Let’s Talk Specifics
It’s certainly possible to take a guided tour through the hutongs. If you aren’t comfortable with navigating these maze like alleyways, services like Context Travel can lead you through it all – explaining the history of the various districts and guiding you to the most interesting corners.
For me, it was more fun to just let our feet take us wherever we fancied.
We ducked into the very groovy Plastered to browse their selection of counter-cultural t-shirts and oddities, and I picked myself up a completely over the top ‘Motherfucker in CBD’ t-shirt that needs to be seen to be believed.
We stopped off in hole in the wall bars with rooftop seating, quirky decorations, and bold claims that they possessed ‘The best fucking coffee’, chatted with locals, admired street art, and just soaked it all in.
They’re a far cry from the pomp and circumstance of the classic Imperial sites, but the hutongs offered up a much more candid, engaging view of modern China. So much is made of China’s emergence as an economic powerhouse, but it’s this kind of down to earth experience that lingers with me a fortnight after departing.

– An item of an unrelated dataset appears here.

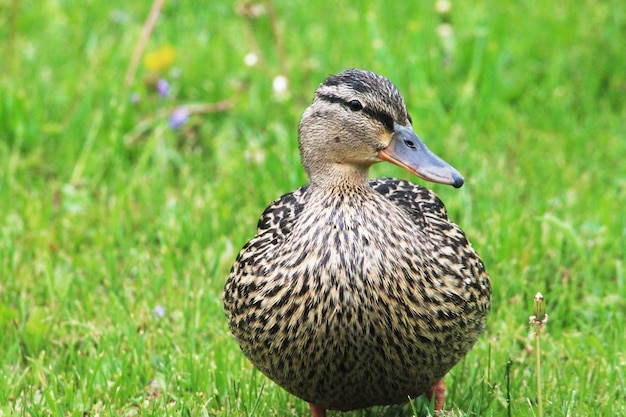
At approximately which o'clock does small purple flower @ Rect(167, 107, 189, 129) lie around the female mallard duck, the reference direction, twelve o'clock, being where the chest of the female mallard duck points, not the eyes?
The small purple flower is roughly at 5 o'clock from the female mallard duck.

As we sipped an ice cold beer atop one of the countless rooftop bars that dot the district, we were offered a birds eye view of a population going about its business unconcerned by China’s reputation as a sleeping giant. Day to day life for these locals may seem humdrum to them, but to me it was a day of discovery that I’ll not soon forget.
We didn’t follow a tourist map or seek out specific spots while we wandered, so I can’t give you a step by step guide to recreating our journey. I wouldn’t want to.
What I liked most about the hutongs is that I could visit them again tomorrow and have a completely distinct experience.
Still, there were a few spots that I really liked.
Plastered T-Shirts did some great, off the wall shirts, jackets, and bags that I could have spent a fortune on. As it was, I limited myself to just the one.
As far as hutong bars go, you’re really spoiled for choice. They’re available in abundance, and have remarkably cheap local and import beers. We particularly like Siif Bar, with its promise of ‘the best fucking coffee’ and its well traveled manager.
But the hutongs aren’t about individual destinations. They’re about the journey: the sights, sounds, smells, and interactions that combine to create something unforgettable and unique.
Grab your hotel address, pack a little spending money, and let the current of the hutongs take you where it will. You won’t regret it.
Have you ever formed a baseless opinion of a place before you visited it, only to be proven wrong?
Do you enjoy stepping off the tourist track and checking out how the locals live? What country or city has most surprised you in this regard?